Cyp2c69 Inhibitors

CYP2C69, a member of the cytochrome P450 enzyme family, exhibits diverse functions, including caffeine oxidase, heme binding, and monooxygenase activities. Predicted involvement in the epoxygenase P450 pathway and xenobiotic metabolic processes emphasizes its role in cellular homeostasis. Orthologous to CYP2C19 and CYP2C9, CYP2C69 is implicated in diseases such as Plasmodium falciparum malaria, eosinophilic esophagitis, glucose metabolism disease, invasive aspergillosis, and multiple chemical sensitivity. The search for inhibitors of CYP2C69 reveals a set of chemicals that may directly or indirectly modulate its activities. Ketoconazole and fluconazole act as direct inhibitors by interfering with monooxygenase activity, hindering the enzyme's participation in caffeine oxidase pathways. Disulfiram, an alcohol deterrent, indirectly inhibits CYP2C69 by impacting caffeine oxidase activity and disrupting intracellular membrane-bounded organelle functions, influencing the enzyme's predicted involvement in heme binding processes.

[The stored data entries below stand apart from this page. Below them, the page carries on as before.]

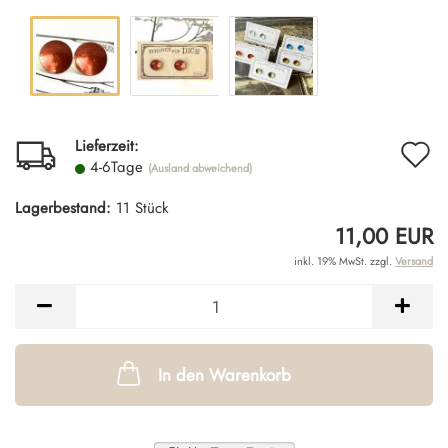
A
Lieferzeit:
4-6Tage
(Ausland abweichend)
d
Lagerbestand:
11
Stück
M
11,00 EUR
inkl. 19% MwSt. zzgl.
Versand
In den Warenkorb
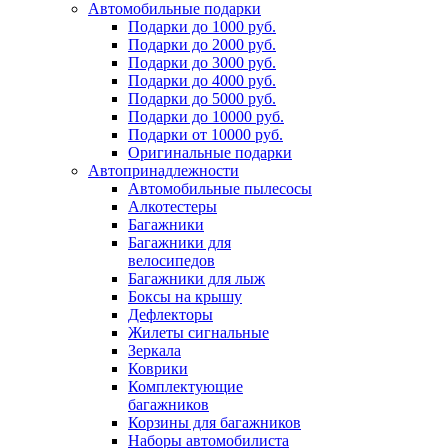
Автомобильные подарки
Подарки до 1000 руб.
Подарки до 2000 руб.
Подарки до 3000 руб.
Подарки до 4000 руб.
Подарки до 5000 руб.
Подарки до 10000 руб.
Подарки от 10000 руб.
Оригинальные подарки
Автопринадлежности
Автомобильные пылесосы
Алкотестеры
Багажники
Багажники для
велосипедов
Багажники для лыж
Боксы на крышу
Дефлекторы
Жилеты сигнальные
Зеркала
Коврики
Комплектующие
багажников
Корзины для багажников
Наборы автомобилиста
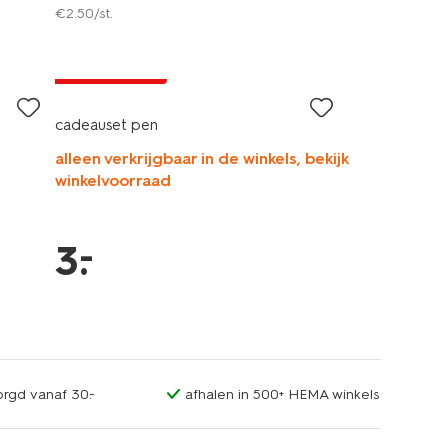
€
2
.
50
/st.
laag geprijsd
cadeauset pen
alleen verkrijgbaar in de winkels, bekijk
winkelvoorraad
–
3
.
orgd vanaf 30.-
afhalen in 500+ HEMA winkels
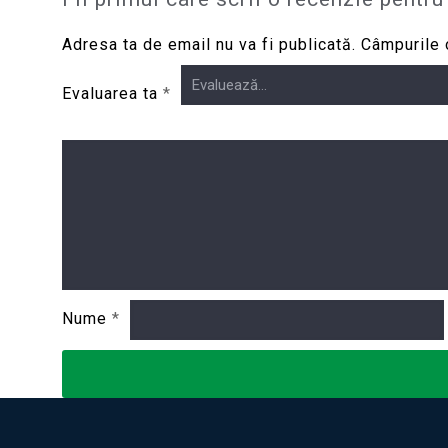
Adresa ta de email nu va fi publicată.
Câmpurile 
Evaluarea ta
*
Nume
*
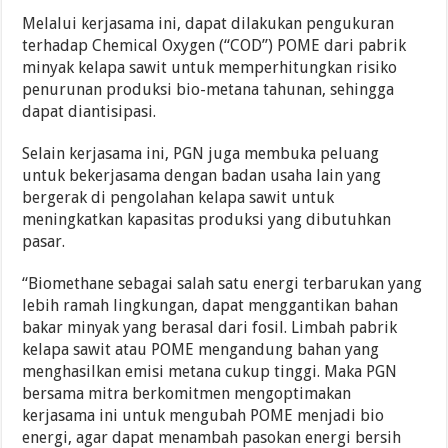
Melalui kerjasama ini, dapat dilakukan pengukuran
terhadap Chemical Oxygen (“COD”) POME dari pabrik
minyak kelapa sawit untuk memperhitungkan risiko
penurunan produksi bio-metana tahunan, sehingga
dapat diantisipasi.
Selain kerjasama ini, PGN juga membuka peluang
untuk bekerjasama dengan badan usaha lain yang
bergerak di pengolahan kelapa sawit untuk
meningkatkan kapasitas produksi yang dibutuhkan
pasar.
“Biomethane sebagai salah satu energi terbarukan yang
lebih ramah lingkungan, dapat menggantikan bahan
bakar minyak yang berasal dari fosil. Limbah pabrik
kelapa sawit atau POME mengandung bahan yang
menghasilkan emisi metana cukup tinggi. Maka PGN
bersama mitra berkomitmen mengoptimakan
kerjasama ini untuk mengubah POME menjadi bio
energi, agar dapat menambah pasokan energi bersih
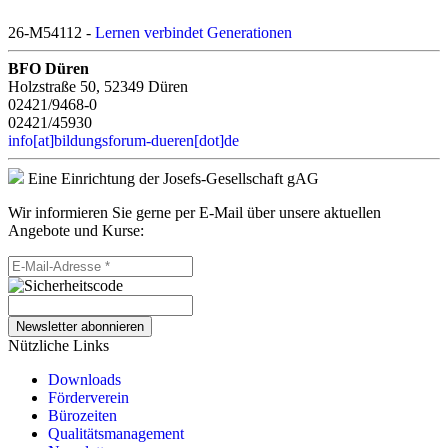
26-M54112 -
Lernen verbindet Generationen
BFO Düren
Holzstraße 50, 52349 Düren
02421/9468-0
02421/45930
info[at]bildungsforum-dueren[dot]de
Eine Einrichtung der Josefs-Gesellschaft gAG
Wir informieren Sie gerne per E-Mail über unsere aktuellen
Angebote und Kurse:
Newsletter abonnieren
Nützliche Links
Downloads
Förderverein
Bürozeiten
Qualitätsmanagement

Cimetidine, ranitidine, and econazole, H2 receptor antagonists and an antifungal agent, respectively, either directly or indirectly inhibit CYP2C69 by modulating monooxygenase activity, influencing the enzyme's predicted participation in caffeine oxidase and heme binding pathways. Enoxacin, a fluoroquinolone antibiotic, directly affects caffeine oxidase activity, altering endoplasmic reticulum dynamics and hindering the enzyme's predicted participation in heme binding processes. Phenylbutazone and trimethoprim act as direct inhibitors by affecting monooxygenase and caffeine oxidase activities, respectively, modifying intracellular membrane dynamics and impacting the enzyme's predicted involvement in heme binding processes. Voriconazole and miconazole, antifungal drugs, either directly or indirectly inhibit CYP2C69 by interfering with monooxygenase activity, affecting the enzyme's participation in caffeine oxidase pathways. Understanding the role of CYP2C69 inhibitors provides valuable insights into the intricate functions of this enzyme and its involvement in cellular processes, contributing to the broader understanding of its implications in health and disease. Further research into these chemicals and their interactions with CYP2C69 offers avenues for interventions and advancements in our understanding of cellular metabolism.